» **Given problem**:
Which lines of the listing below contain the string "EDGE"? Show each of those lines in full.

########################################

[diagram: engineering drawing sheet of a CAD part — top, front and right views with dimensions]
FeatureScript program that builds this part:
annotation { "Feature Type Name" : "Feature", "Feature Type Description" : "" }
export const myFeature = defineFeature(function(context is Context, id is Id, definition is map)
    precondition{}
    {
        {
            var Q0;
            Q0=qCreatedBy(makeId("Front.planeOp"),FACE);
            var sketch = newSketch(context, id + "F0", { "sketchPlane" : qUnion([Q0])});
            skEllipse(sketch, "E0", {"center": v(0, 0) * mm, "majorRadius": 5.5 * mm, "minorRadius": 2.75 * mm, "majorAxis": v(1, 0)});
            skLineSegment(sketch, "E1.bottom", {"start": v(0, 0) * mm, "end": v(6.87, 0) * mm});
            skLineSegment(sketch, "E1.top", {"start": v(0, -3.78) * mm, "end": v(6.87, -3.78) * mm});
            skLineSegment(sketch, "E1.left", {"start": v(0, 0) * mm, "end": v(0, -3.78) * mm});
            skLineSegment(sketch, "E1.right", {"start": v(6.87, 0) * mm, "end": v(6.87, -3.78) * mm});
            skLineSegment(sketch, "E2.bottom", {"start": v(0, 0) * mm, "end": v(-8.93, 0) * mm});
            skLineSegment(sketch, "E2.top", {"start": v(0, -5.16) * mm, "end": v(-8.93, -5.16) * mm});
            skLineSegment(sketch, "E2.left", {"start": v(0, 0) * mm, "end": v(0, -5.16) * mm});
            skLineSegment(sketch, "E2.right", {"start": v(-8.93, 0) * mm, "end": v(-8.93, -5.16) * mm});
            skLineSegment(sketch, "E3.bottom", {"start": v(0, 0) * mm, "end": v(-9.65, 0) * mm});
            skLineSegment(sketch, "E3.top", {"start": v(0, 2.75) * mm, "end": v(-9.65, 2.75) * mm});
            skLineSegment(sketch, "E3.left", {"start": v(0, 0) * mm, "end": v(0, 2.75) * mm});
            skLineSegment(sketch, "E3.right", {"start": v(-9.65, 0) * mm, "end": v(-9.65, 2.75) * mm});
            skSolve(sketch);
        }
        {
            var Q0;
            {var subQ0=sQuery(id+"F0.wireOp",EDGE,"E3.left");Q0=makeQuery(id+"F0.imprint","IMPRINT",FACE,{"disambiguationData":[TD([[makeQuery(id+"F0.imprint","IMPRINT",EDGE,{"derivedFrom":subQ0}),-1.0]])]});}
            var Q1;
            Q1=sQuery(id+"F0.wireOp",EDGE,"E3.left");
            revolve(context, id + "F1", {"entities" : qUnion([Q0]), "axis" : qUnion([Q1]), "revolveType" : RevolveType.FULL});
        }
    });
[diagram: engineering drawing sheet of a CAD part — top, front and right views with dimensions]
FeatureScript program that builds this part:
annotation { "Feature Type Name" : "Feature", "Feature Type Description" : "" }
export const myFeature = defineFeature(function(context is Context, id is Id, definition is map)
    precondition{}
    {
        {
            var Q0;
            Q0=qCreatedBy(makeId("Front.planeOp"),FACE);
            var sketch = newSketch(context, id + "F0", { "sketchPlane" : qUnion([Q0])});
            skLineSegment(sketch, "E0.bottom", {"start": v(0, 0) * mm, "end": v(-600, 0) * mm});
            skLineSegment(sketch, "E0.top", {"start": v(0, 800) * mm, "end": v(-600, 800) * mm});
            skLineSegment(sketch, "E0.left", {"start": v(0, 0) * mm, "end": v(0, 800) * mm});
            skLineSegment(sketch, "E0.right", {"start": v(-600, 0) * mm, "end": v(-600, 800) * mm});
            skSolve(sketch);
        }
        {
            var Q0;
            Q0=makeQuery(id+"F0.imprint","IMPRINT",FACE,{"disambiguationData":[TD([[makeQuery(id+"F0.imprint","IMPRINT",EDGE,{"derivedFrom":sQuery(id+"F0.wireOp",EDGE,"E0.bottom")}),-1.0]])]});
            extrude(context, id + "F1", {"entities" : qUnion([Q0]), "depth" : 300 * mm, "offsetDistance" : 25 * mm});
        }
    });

########################################

» **Answer in full**:
            {var subQ0=sQuery(id+"F0.wireOp",EDGE,"E3.left");Q0=makeQuery(id+"F0.imprint","IMPRINT",FACE,{"disambiguationData":[TD([[makeQuery(id+"F0.imprint","IMPRINT",EDGE,{"derivedFrom":subQ0}),-1.0]])]});}
            Q1=sQuery(id+"F0.wireOp",EDGE,"E3.left");
            Q0=makeQuery(id+"F0.imprint","IMPRINT",FACE,{"disambiguationData":[TD([[makeQuery(id+"F0.imprint","IMPRINT",EDGE,{"derivedFrom":sQuery(id+"F0.wireOp",EDGE,"E0.bottom")}),-1.0]])]});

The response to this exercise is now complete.